MIDAS is still in the planning stage, and no one knows when, or if, it might fly. Until recently, most scientists interested in Europa had pinned their hopes on NASA's planned Jupiter Icy Moons Orbiter, but the project was scrapped in 2005. Other probes that could penetrate Europa's ice or chip off bits of it to sample are still in the theoretical stage.
That hasn't dampened anyone's enthusiasm for Europa. "The chemicals are there," Lipps says. "There are energy sources there. There's water there, and those three things are what you need for life generally as we know it on Earth. So that's a good sign, that's why we want to go there."
Of course, there's a difference between having the right conditions for life and actually creating it, cautions NASA Ames astrobiologist Lynn Rothschild. She's an expert in what kind of conditions organisms can put up with: She has explored Yellowstone hot springs and Kenyan lakes, finding creatures that live in hot acid baths.
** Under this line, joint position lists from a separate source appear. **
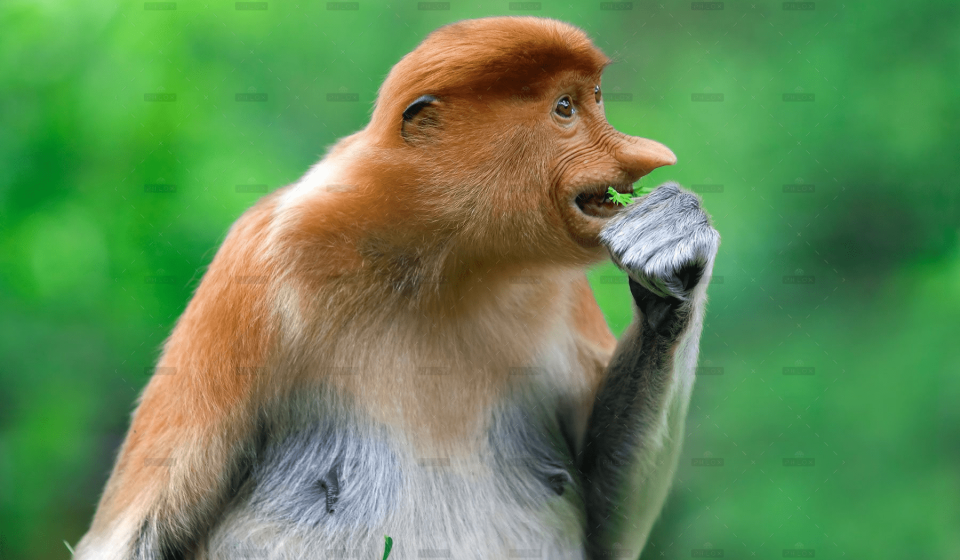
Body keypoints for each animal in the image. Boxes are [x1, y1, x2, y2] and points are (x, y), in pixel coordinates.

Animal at [74, 16, 719, 560]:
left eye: (597, 98)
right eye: (565, 107)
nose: (649, 156)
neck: (441, 262)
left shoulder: (559, 290)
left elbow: (610, 522)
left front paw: (672, 246)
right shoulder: (257, 267)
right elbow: (133, 537)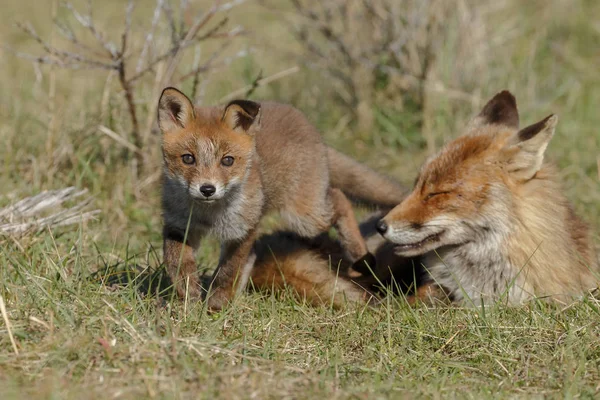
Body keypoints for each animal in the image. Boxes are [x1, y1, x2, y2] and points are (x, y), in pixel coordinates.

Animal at [157, 88, 406, 310]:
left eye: (227, 161)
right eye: (188, 159)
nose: (207, 189)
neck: (209, 216)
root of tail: (302, 119)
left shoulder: (242, 230)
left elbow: (228, 272)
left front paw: (215, 306)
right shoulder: (178, 227)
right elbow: (177, 264)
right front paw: (188, 299)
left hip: (306, 218)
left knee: (339, 198)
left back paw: (360, 256)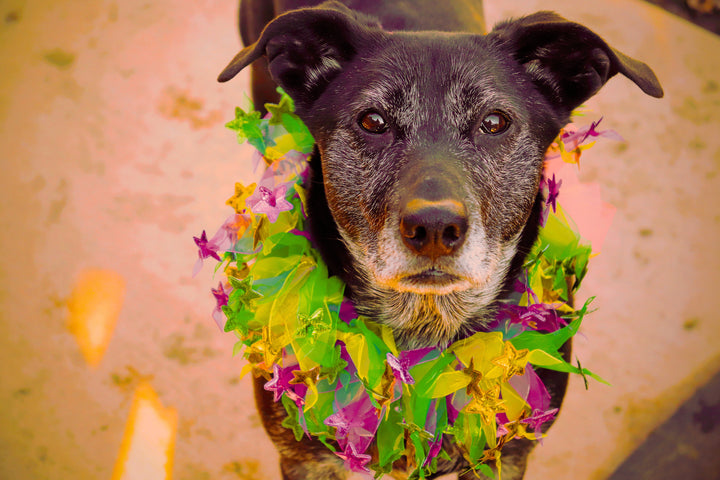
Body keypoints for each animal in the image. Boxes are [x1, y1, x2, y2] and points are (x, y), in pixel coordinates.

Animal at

She's been to the Bolivian Altiplano to learn about critters that can withstand intense UV exposure. Recently she and her research associate Dana Rogov have been studying salinity-loving microbes that live in the South Bay's Cargill salt flats. These extremophiles have taught her that the kinds of habitats that can support life are much more diverse than we once thought. "The chemical and physical conditions for life, we're increasingly realizing, are not even uncommon in our own solar system," she says. "One can't help but believe that there are literally millions of places where life could form."
That said, she points out, "We have yet to make life. We can't even take a cell that's dead and bring it back to life, and we've got all the building blocks right there." There's a weird gap in human knowledge we know what conditions life needs, and once it exists, Rothschild says, "we have very well-described evolutionary theory to understand how to go from microbes all the way to an elephant or a human or a sequoia." But the crucial step in between the animation of life's raw materials eludes us.
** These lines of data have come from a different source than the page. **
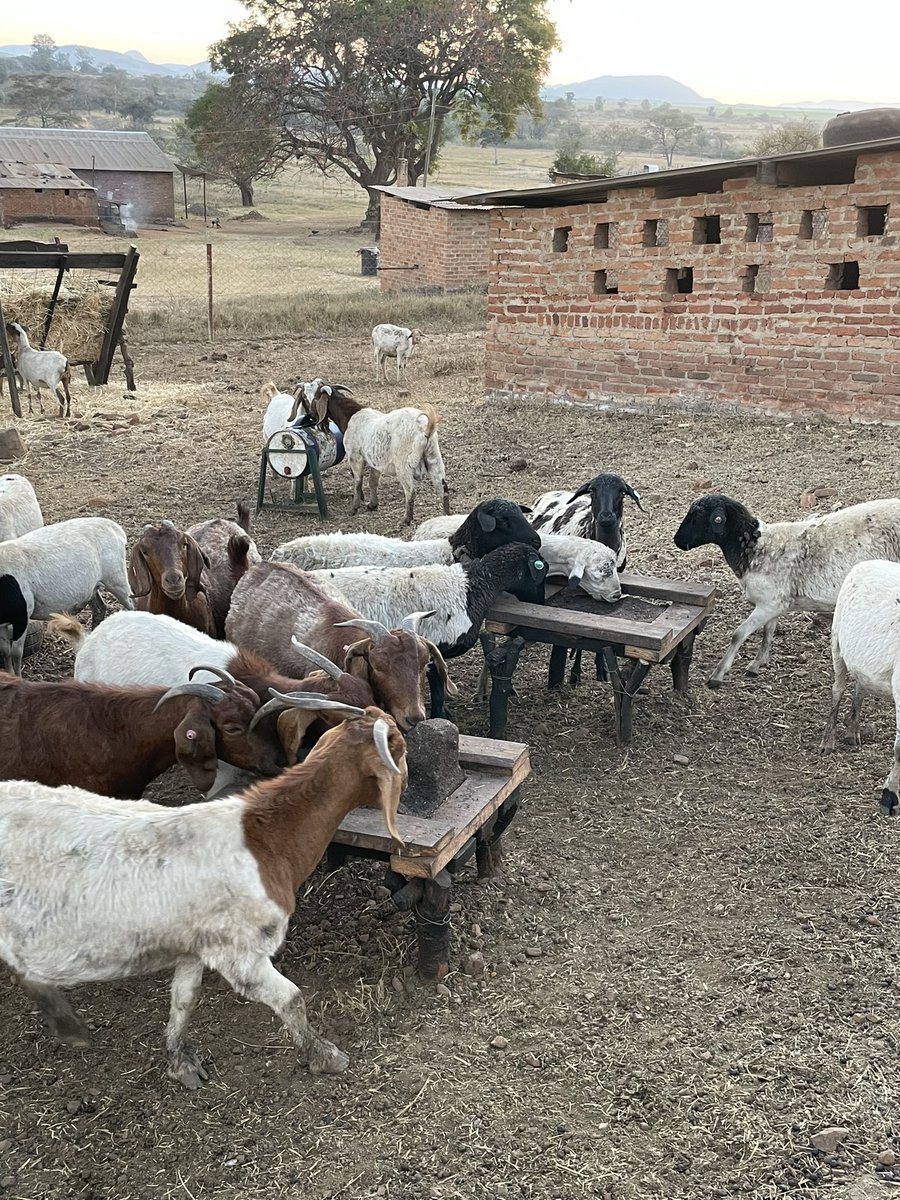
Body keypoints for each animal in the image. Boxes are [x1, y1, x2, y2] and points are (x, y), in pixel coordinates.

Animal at [0, 516, 132, 675]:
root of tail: (115, 527)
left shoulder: (24, 613)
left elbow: (16, 653)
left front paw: (18, 677)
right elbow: (5, 651)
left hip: (116, 577)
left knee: (133, 603)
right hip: (92, 588)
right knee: (100, 608)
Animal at [0, 696, 406, 1088]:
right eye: (399, 747)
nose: (406, 778)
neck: (264, 840)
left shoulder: (196, 944)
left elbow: (184, 999)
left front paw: (181, 1062)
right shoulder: (241, 952)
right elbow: (291, 999)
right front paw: (323, 1056)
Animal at [674, 493, 900, 688]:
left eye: (697, 517)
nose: (677, 540)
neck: (754, 547)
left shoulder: (768, 604)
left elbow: (739, 634)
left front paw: (718, 674)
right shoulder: (775, 605)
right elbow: (768, 632)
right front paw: (757, 664)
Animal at [821, 560, 900, 816]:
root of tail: (869, 562)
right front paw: (889, 797)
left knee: (860, 687)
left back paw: (852, 732)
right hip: (837, 641)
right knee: (838, 689)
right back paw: (828, 741)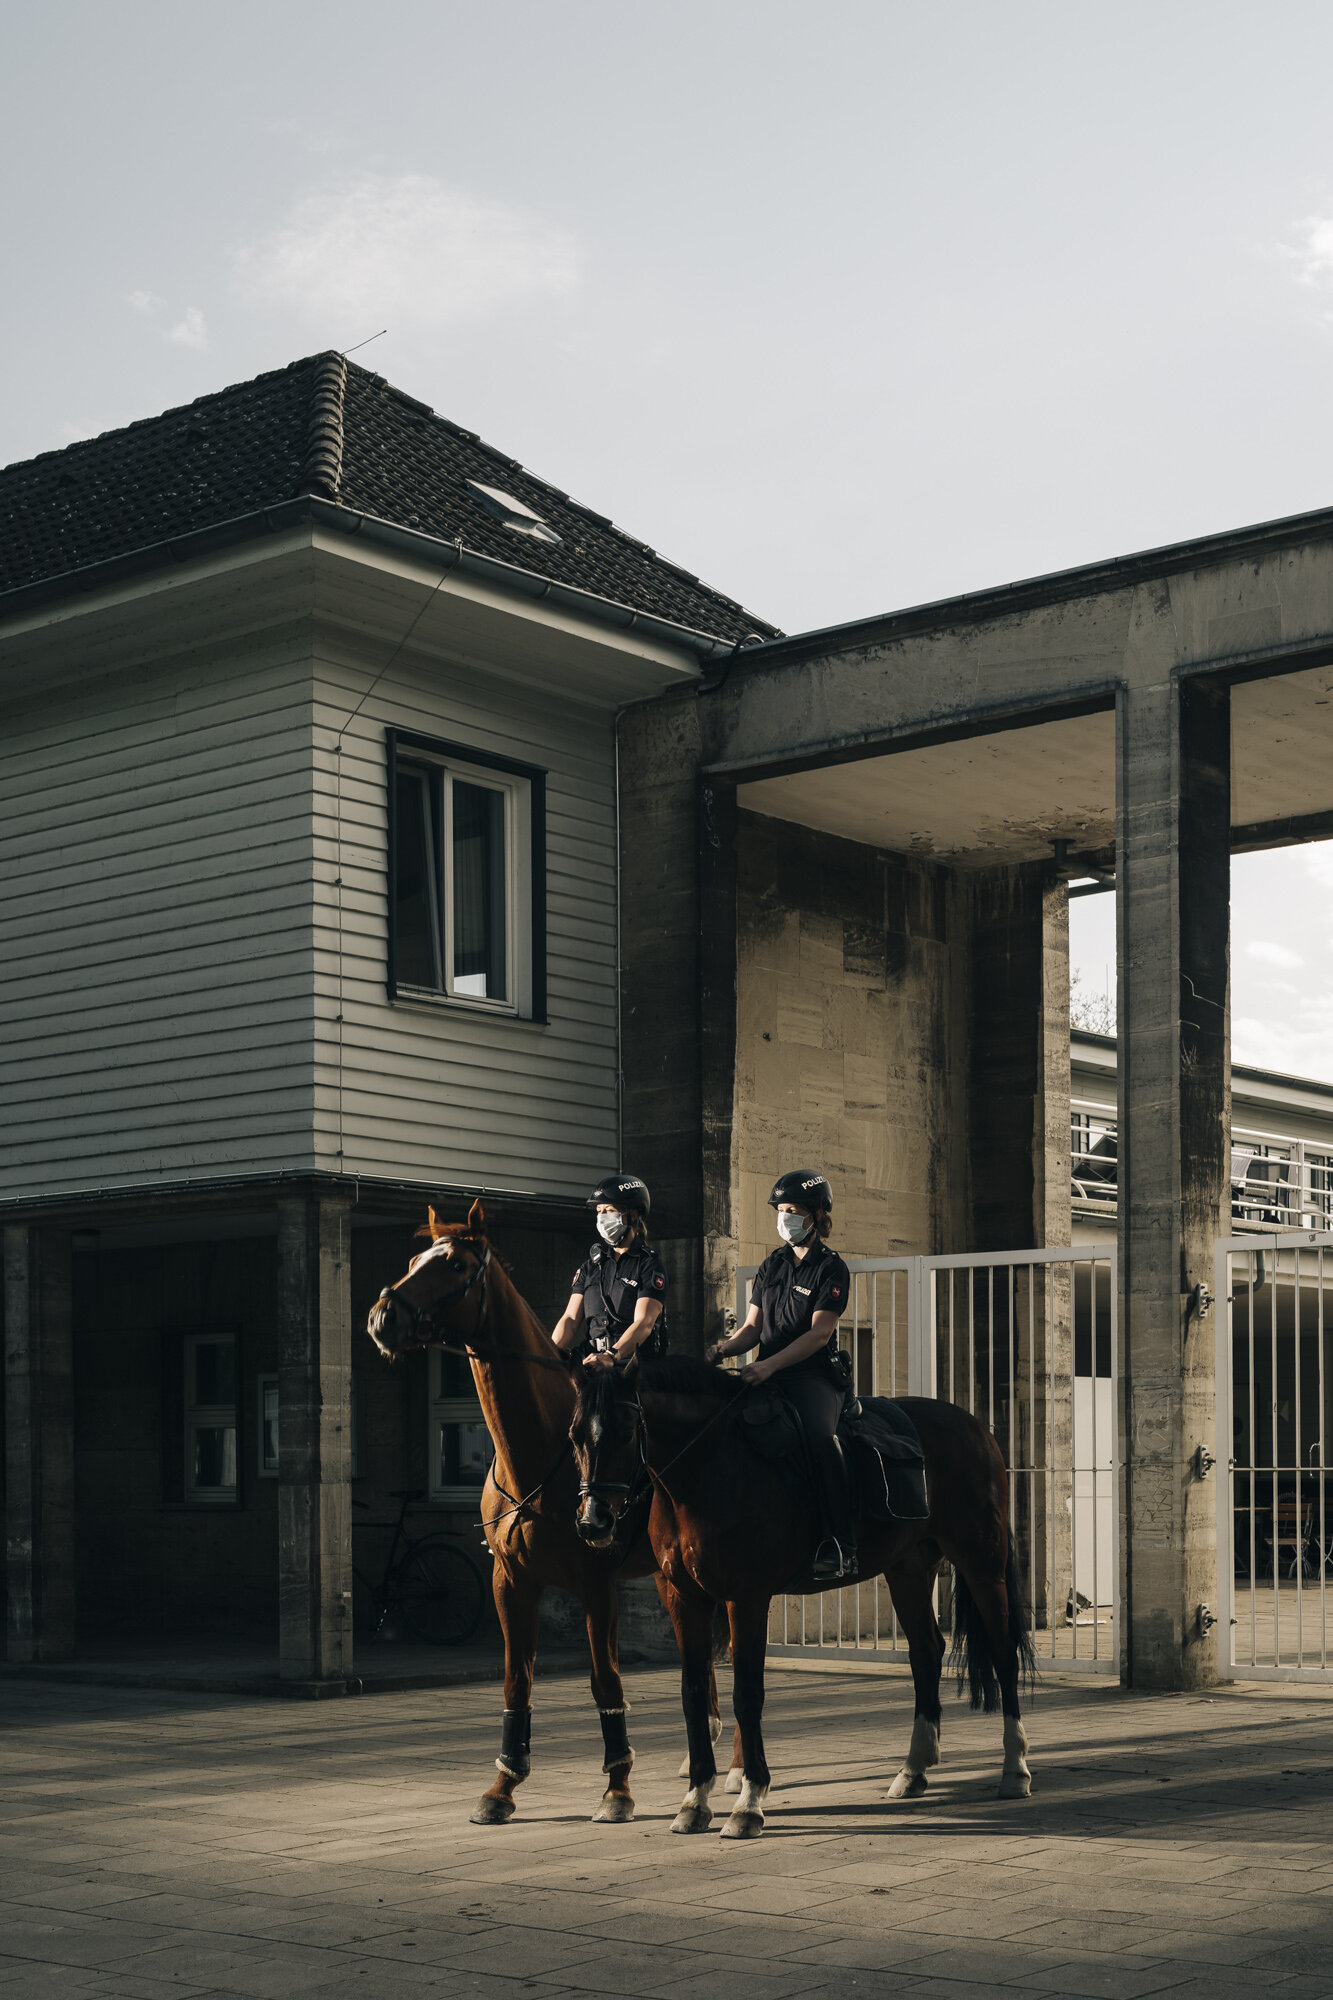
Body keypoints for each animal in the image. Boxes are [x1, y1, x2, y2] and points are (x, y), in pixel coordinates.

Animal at [364, 1200, 720, 1832]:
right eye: (413, 1261)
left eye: (454, 1265)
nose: (383, 1317)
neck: (542, 1453)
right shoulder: (511, 1582)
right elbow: (517, 1682)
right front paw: (502, 1786)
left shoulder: (597, 1586)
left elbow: (606, 1680)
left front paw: (618, 1788)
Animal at [564, 1360, 1032, 1840]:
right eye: (574, 1434)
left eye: (625, 1430)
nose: (593, 1522)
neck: (707, 1468)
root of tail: (975, 1426)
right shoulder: (684, 1598)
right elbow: (693, 1695)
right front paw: (695, 1802)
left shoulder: (746, 1597)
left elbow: (747, 1694)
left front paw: (749, 1803)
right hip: (908, 1570)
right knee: (926, 1652)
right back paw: (913, 1770)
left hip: (981, 1561)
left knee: (1003, 1653)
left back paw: (1014, 1769)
"Maybe we just haven't added the secret ingredient yet or we don't have the right proportions," she continues. "But say that I'm wrong, that there is some incredibly difficult step between having the right chemistry and physics and actually setting something that's alive in motion then it may not be common at all."
She weighs her expectations for what we might find in our solar system with similar caution. Unlike McKay, Rothschild would be delighted to find any life at all, even if it's our evolutionary cousin. (After billions of years of separation, it has probably developed some interesting kinks.) And if it's an independent genesis that hasn't, as the Rare Earthers predict, proceeded much further than pond scum, that's okay, too. "I think if people are sitting around waiting for Europa to come out and shake hands, that's really quite silly," she says. "To me, life is what's exciting. The rest is just details."
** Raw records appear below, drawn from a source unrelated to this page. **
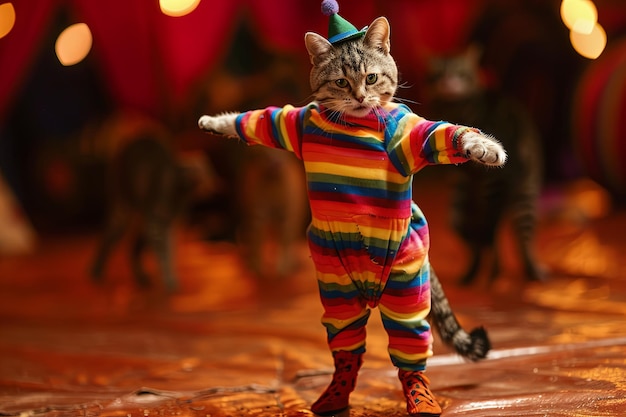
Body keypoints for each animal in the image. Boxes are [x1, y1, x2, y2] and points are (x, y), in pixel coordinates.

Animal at [89, 131, 200, 292]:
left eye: (202, 170)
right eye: (185, 171)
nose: (194, 175)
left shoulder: (169, 226)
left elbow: (169, 251)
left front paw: (171, 279)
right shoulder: (155, 224)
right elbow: (163, 253)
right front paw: (169, 280)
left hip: (141, 224)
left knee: (133, 247)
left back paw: (141, 276)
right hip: (121, 208)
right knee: (109, 238)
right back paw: (96, 271)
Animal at [197, 7, 500, 416]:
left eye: (371, 78)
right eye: (341, 82)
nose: (358, 96)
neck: (354, 124)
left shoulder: (413, 134)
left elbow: (447, 134)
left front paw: (483, 148)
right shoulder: (295, 122)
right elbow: (261, 119)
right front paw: (215, 122)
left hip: (407, 288)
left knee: (409, 343)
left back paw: (419, 395)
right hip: (336, 289)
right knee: (347, 343)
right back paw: (335, 394)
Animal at [422, 46, 544, 286]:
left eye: (460, 73)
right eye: (439, 75)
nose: (448, 83)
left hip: (502, 195)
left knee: (491, 239)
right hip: (508, 198)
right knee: (493, 241)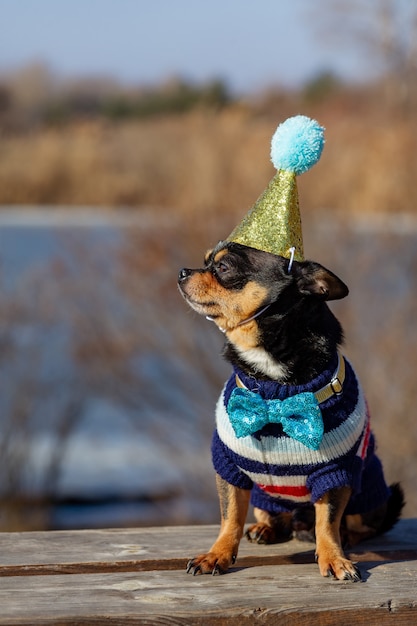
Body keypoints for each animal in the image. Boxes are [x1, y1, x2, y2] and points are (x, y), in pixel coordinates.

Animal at [176, 240, 404, 580]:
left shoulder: (335, 471)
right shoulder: (230, 466)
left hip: (369, 493)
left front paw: (334, 558)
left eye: (223, 267)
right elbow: (230, 516)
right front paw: (217, 555)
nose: (182, 271)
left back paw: (344, 536)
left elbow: (328, 521)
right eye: (205, 262)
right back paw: (267, 529)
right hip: (264, 497)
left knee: (357, 525)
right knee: (277, 518)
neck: (274, 384)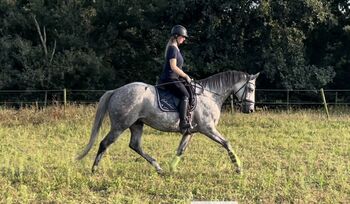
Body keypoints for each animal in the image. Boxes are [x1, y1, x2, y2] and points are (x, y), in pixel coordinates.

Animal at [78, 70, 262, 174]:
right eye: (251, 88)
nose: (250, 110)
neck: (210, 95)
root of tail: (116, 91)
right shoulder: (208, 129)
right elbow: (227, 143)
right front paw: (238, 167)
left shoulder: (190, 132)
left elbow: (181, 150)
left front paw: (172, 169)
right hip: (120, 126)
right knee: (104, 143)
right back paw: (94, 170)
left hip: (137, 124)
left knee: (135, 145)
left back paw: (158, 168)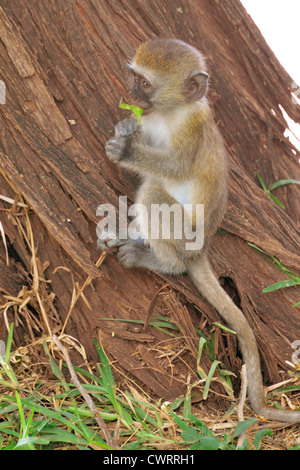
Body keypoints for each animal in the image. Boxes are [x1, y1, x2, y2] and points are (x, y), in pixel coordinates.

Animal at [103, 38, 300, 424]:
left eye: (144, 84)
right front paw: (126, 129)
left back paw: (164, 263)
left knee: (153, 194)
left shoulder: (190, 129)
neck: (171, 112)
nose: (131, 93)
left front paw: (127, 148)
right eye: (134, 78)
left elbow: (176, 167)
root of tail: (202, 248)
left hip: (185, 235)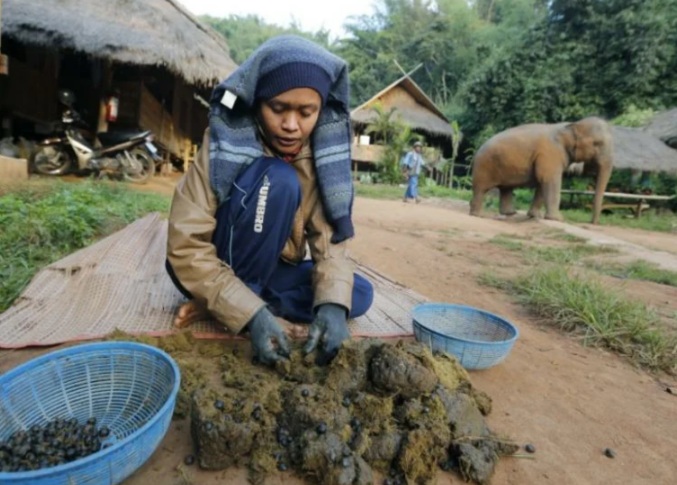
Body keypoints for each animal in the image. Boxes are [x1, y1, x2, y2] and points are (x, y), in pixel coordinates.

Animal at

In fact, the most exciting part of finding life in our own solar system may boil down to sheer math. Our star is one of two hundred billion stars in our galaxy, the Milky Way, which is one of hundreds of billions of galaxies in the universe. If life originated twice around a single, unremarkable star, then really, the sky's the limit. "The difference between one data point and two data points is more than just double," McKay says. "If we found that life started twice right here in our own solar system, then that to me would be scientifically convincing evidence that life is widespread throughout the universe."